Deming Brown
Last Updated on June 7, 2022, by eNotes Editorial. Word Count: 577
As a work of literature [The Yawning Heights] is in many respects a disaster. At the same time it is the most thorough and profound examination of the Soviet regime, from the viewpoint of a disaffected intellectual, that has yet appeared….
Not a novel, The Yawning Heights is a frequently diffuse and inchoate mixture of lampoon, sober argument, diatribe and wild fantasy, its dominant tone one of monumental disgust. In a great many places its analyses of Soviet society are brilliantly incisive; in many others the book seems clumsy, turgid, repetitious and simply tedious. Its virtues come from Zinoviev's acute moral awareness and his intimate, brooding insight into the psychology of his people and their rulers. Its defects come largely from his inability, or unwillingness, to curb his own invention, to refrain from all-inclusiveness, and to observe the bounds of good taste….
The main intellectual threads of the book are to be traced in the monologues and dialogues of those figures who represent the intelligentsia—notably Dauber and several figures who seem to be spokesmen, at least in part, for the author himself—Bawler, Schizophrenic, Chatterer and Slanderer. Through them Zinoviev scrutinizes and savagely criticizes in depth almost every conceivable feature of Soviet existence and the Soviet moral climate. The Party, education, social institutions and behavior, individual and mass deception as a way of life, intellectual and artistic whoredom, the repression of creativity, covert envy of the West, and the cynical manipulation of power and privilege—these are merely a few of his targets. Nothing is exempt, including such phenomena, admired by hopeful Western liberals, as samizdat, Moscow's Taganka theater, and the very idea of détente. The book is indeed an antidote for any simplistic thinking about the U.S.S.R. Writing as a sophisticated nihilist, Zinoviev even makes a cogent argument for the notion that everything, including dissidence itself, is controlled from the top.

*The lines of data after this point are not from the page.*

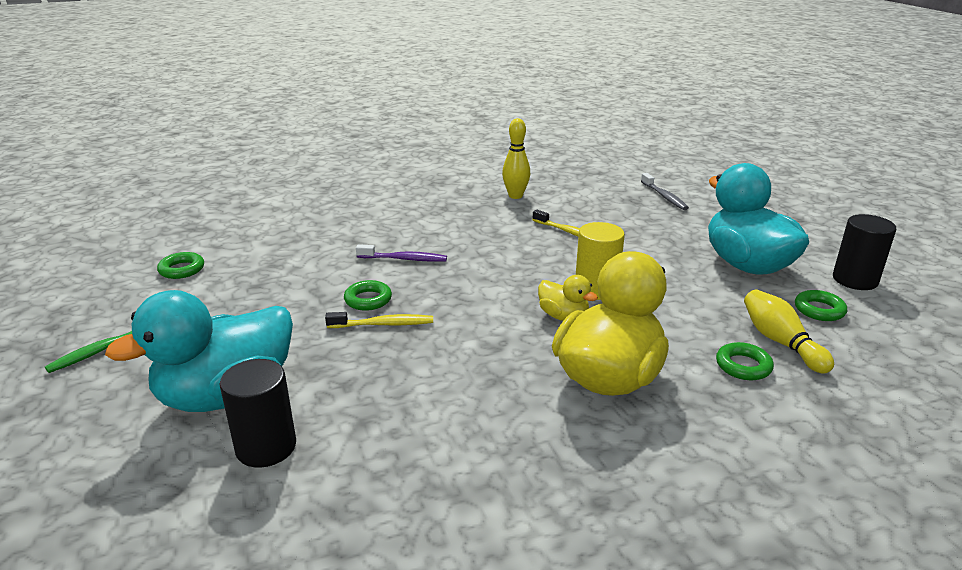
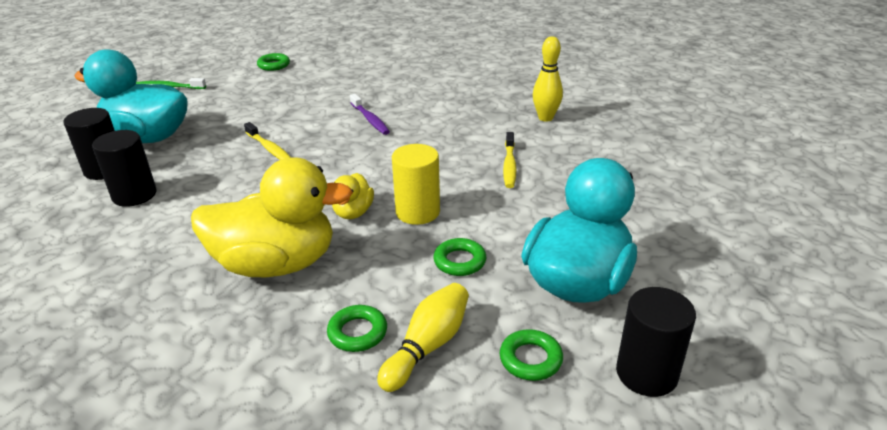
camera: 55 degrees right, 5 degrees up
green ring [344,280,392,311] -> green ring moved to [433,238,487,276]
grey toothbrush [641,173,689,210] -> none
none -> black cylinder [92,130,157,207]

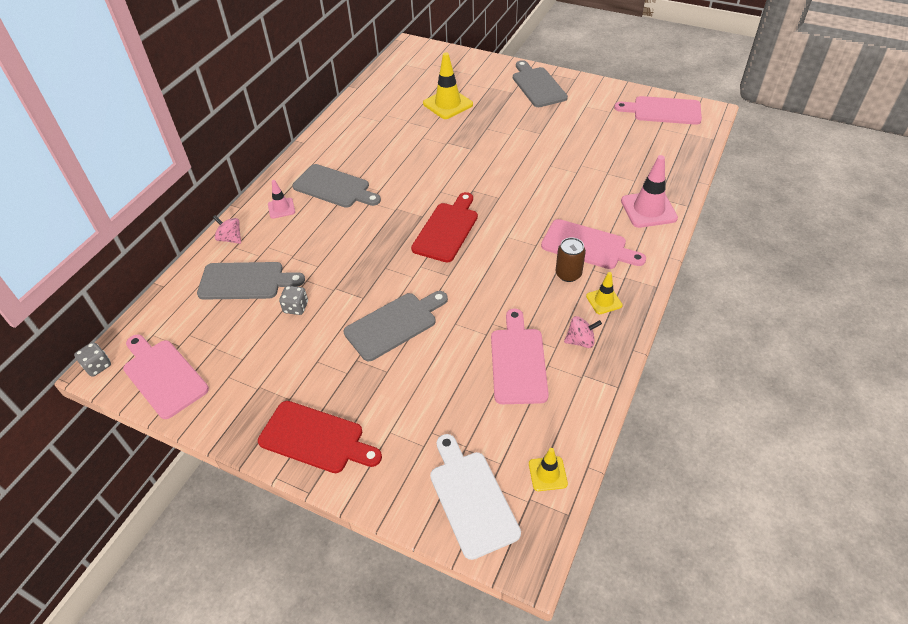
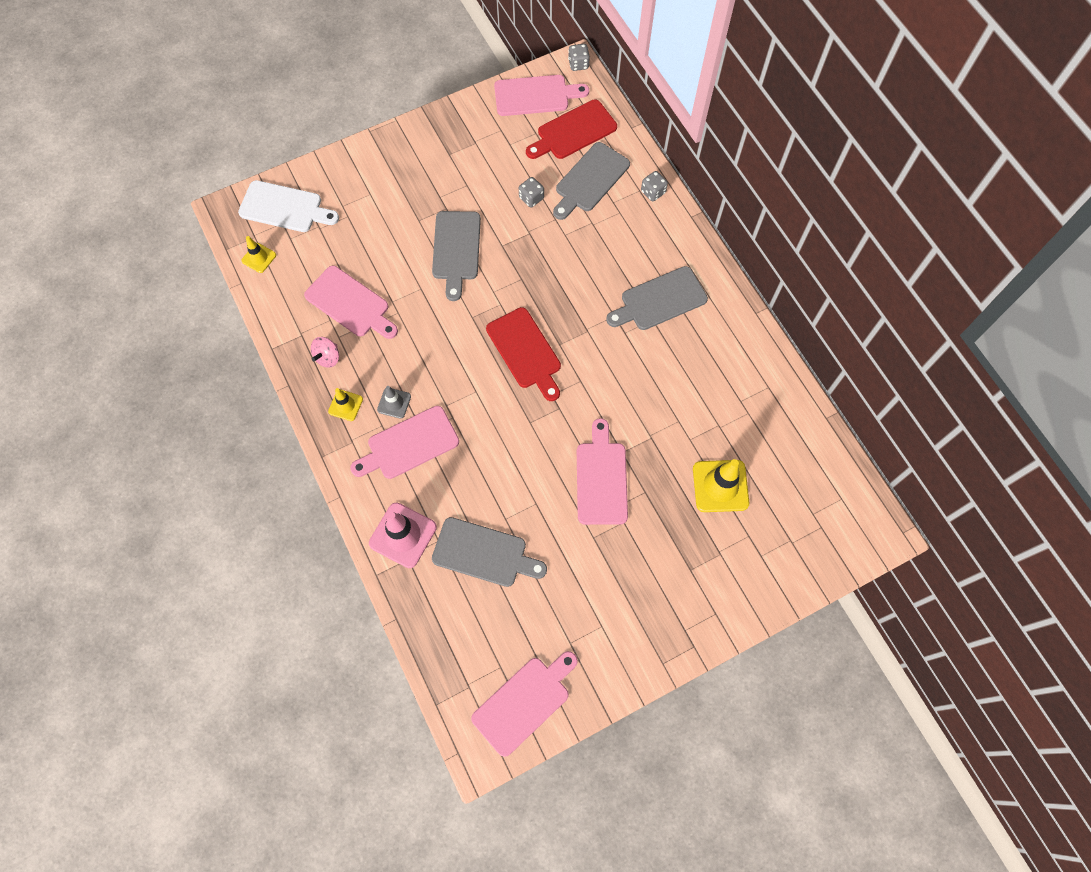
camera: 125 degrees right, 20 degrees up
pink spinning top [212,215,241,244] -> grey dice [641,171,668,201]
red cutting board [258,401,382,473] -> red cutting board moved to [526,100,617,159]
pink traffic cone [268,180,295,219] -> none
grey cutting board [513,60,568,107] -> grey cutting board moved to [432,517,547,587]
brown can [556,237,586,282] -> grey traffic cone [377,386,411,419]
none -> pink cutting board [577,418,628,525]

Although these nicknamed figures carry the main burden of Zinoviev's mordant analysis, a variety of other devices come into play, including hyperbole, conceits that get crazily out of hand, paradox, and exaggerated farce. (p. F1)
The greatest value of this book lies in its intricate study of the workings of Soviet society from the perspective of a penetrating but lofty observer with a talent for abstraction, evaluation and caricature….
At one point Zinoviev observes that "outrageous verse is a joke spoken in earnest, but in whose serious intent no one wants to believe." On the contrary, there is no mistaking the serious intent of these passages. The trouble is that most of them are less funny than smuttily abusive, and the great majority of the verses comes out in translation as colorless doggerel. Like much of the humor in this book (despite numerous passages of deft irony and engaging farce), they are not nearly as amusing as the author obviously intends them to be.
It is necessary to say this because a book that is billed as satire (the jacket invites a comparison to Swift and Rabelais) must be judged, at least in part, in terms of its humor. This reviewer found its unbridled wackiness to be often unbearable, a kind of satiric overkill. But as an extremely intelligent, sad, compassionate study of a society that is now, according to Zinoviev, in the grip of a colossal boredom, it is remarkable. (p. F3)
Deming Brown, "Soviet Satyricon," in Book World—The Washington Post (© 1979, The Washington Post), July 1, 1979, pp. F1, F3.